-------- Excerpted text

Fear is a common emotion that most people feel time and again in their lives. Although the general perception is that eventually people will automatically grow out their fears, that isn’t really the case. A lot of people (children and adults alike) are in a constant battle with something that makes them fearful. What is fear and how can you get a grip on it? Here, we have psychologist Karuna Kunwar explain how fear develops in an individual, how it can affect your life and how you can overcome it.
Most people develop fear in their childhood. Rarely will you find a case where an adult suddenly develops a fear of something they were indifferent to, say, a day ago. There are various ways a child can develop a fear and most of it is related to how they were brought up – meaning it’s either because of their parents or their schooling. Someone who has been brought up with volatile parents who always fight might fear commitment while someone who has experienced violence after their father came home drunk at night might fear night and darkness in general.
Sometimes, fear is also passed down from older members of the family. Say, you have a family member who irrationally fears cockroaches. There is a probability that you will unknowingly develop a baseless fear of cockroaches too because of that person’s influence. In a way, this kind of fear is even more dangerous because it spreads around unassumingly and even though the person who develops the fear second hand might know that the fear is illogical and not something that developed out of their own experience, they still can’t move past it.
All fears do have a personal connection to the person it (fear) has developed in, be it through their own traumatic experience or because they’ve picked it from someone they are close to.
The consequences of fear
Even though a lot of people dismiss fear as something one shouldn’t be hung up on too long and as a small issue, it is far from that. When fear manifests in a person, it hampers their life in a lot of ways and in different areas. Most people who deal with a long-term fear also struggle with self-esteem issues. Because of that, they can’t perform well in most instances. Often times fear also leads to anxiety, stress and other mental health issues and that too greatly affects an individual.
A lot of times when people come to seek a mental health professional’s help for issues like anxiety, OCD, depression, etc. we find a connection between these issues and the patient's fear of something. And, like I previously mentioned, it can also pass onto the people around them. So, fear is something that should be treated as soon as possible.

----------------

● **Activity 1**
Answer these from the text on fear:
(a) Who explains how fear develops, according to the opening paragraph?
(b) What creature is used as the example of a fear picked up from a family member?
(c) What do most people who deal with a long-term fear also struggle with?
● **Activity 2**
In the text on fear, the paragraph starting "A lot of times when people come" names the issues people bring to a mental health professional. List all of them.
● **Activity 3**
Write out everything in the text on fear from "The consequences of" down to "affects an individual.".

-------- Data listing

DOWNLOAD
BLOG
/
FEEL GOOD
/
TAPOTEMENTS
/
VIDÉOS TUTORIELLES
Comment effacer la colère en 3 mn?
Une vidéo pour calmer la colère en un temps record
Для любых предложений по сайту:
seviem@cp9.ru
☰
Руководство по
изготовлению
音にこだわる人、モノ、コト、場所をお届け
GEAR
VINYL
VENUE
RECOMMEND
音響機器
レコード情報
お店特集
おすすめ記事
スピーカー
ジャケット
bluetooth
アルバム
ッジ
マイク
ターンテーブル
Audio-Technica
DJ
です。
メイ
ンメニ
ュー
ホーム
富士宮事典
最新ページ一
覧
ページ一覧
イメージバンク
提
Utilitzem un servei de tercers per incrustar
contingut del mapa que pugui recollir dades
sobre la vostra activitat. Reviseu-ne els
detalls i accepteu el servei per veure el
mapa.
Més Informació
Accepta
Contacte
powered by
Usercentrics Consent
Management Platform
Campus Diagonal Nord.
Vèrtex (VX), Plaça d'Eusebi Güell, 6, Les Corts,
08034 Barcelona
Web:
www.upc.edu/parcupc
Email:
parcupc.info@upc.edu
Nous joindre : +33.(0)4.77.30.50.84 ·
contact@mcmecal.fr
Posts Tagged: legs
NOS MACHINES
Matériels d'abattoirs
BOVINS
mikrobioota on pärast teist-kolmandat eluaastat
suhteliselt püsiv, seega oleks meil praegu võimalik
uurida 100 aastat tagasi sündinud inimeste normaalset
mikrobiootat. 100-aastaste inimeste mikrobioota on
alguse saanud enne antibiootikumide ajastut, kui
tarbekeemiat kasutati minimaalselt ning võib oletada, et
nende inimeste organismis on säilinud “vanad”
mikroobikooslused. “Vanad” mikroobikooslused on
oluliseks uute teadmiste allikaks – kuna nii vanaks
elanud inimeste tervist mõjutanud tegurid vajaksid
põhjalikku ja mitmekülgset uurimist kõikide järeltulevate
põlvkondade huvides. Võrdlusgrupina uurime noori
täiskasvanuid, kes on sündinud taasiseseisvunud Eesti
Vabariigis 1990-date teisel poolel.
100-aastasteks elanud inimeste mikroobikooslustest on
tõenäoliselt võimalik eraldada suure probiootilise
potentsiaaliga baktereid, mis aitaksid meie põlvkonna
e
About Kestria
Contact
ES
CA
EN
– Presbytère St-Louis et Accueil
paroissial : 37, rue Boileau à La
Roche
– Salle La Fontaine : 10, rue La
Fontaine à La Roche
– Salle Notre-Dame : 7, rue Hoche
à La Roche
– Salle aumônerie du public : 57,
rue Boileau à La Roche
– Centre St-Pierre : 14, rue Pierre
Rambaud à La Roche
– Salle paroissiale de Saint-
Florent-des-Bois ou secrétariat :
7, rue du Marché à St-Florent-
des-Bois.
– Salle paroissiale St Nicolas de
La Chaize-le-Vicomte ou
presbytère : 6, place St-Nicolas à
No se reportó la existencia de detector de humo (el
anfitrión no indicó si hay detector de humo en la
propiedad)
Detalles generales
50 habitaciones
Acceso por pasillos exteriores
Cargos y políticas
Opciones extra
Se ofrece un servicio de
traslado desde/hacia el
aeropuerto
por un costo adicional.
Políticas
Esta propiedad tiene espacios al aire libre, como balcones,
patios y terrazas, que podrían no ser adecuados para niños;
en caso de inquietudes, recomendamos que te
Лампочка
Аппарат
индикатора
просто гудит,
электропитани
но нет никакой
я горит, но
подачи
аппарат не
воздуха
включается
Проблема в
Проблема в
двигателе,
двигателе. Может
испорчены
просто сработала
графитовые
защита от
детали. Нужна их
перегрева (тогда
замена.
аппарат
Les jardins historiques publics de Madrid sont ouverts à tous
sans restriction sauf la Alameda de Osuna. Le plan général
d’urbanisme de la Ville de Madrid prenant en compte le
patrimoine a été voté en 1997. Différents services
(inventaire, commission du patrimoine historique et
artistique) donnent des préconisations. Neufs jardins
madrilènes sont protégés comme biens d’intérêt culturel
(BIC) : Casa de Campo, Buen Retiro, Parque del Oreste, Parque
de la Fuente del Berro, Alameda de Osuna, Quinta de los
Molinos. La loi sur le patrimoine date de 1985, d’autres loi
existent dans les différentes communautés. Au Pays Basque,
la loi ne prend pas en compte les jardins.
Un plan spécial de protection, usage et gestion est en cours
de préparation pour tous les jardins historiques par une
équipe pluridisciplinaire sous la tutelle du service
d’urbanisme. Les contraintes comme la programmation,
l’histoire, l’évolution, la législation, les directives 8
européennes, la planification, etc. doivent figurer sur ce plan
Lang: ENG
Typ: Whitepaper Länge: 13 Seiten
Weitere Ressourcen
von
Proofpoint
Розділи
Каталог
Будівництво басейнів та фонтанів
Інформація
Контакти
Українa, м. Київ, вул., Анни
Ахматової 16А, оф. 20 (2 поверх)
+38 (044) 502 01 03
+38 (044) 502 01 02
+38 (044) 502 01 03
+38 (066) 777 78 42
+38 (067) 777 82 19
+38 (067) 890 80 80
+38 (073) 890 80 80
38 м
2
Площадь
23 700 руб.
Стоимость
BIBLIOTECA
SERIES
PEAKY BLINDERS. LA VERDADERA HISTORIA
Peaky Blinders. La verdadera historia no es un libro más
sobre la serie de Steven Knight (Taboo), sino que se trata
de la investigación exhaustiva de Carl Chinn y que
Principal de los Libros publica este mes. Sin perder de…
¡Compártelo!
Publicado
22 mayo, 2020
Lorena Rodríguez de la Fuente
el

----------------

● **Task output 1**
(a) Psychologist Karuna Kunwar
(b) Cockroaches
(c) Self-esteem issues

● **Task output 2**
- Anxiety
- OCD
- Depression

● **Task output 3**
The consequences of fear
Even though a lot of people dismiss fear as something one shouldn’t be hung up on too long and as a small issue, it is far from that. When fear manifests in a person, it hampers their life in a lot of ways and in different areas. Most people who deal with a long-term fear also struggle with self-esteem issues. Because of that, they can’t perform well in most instances. Often times fear also leads to anxiety, stress and other mental health issues and that too greatly affects an individual.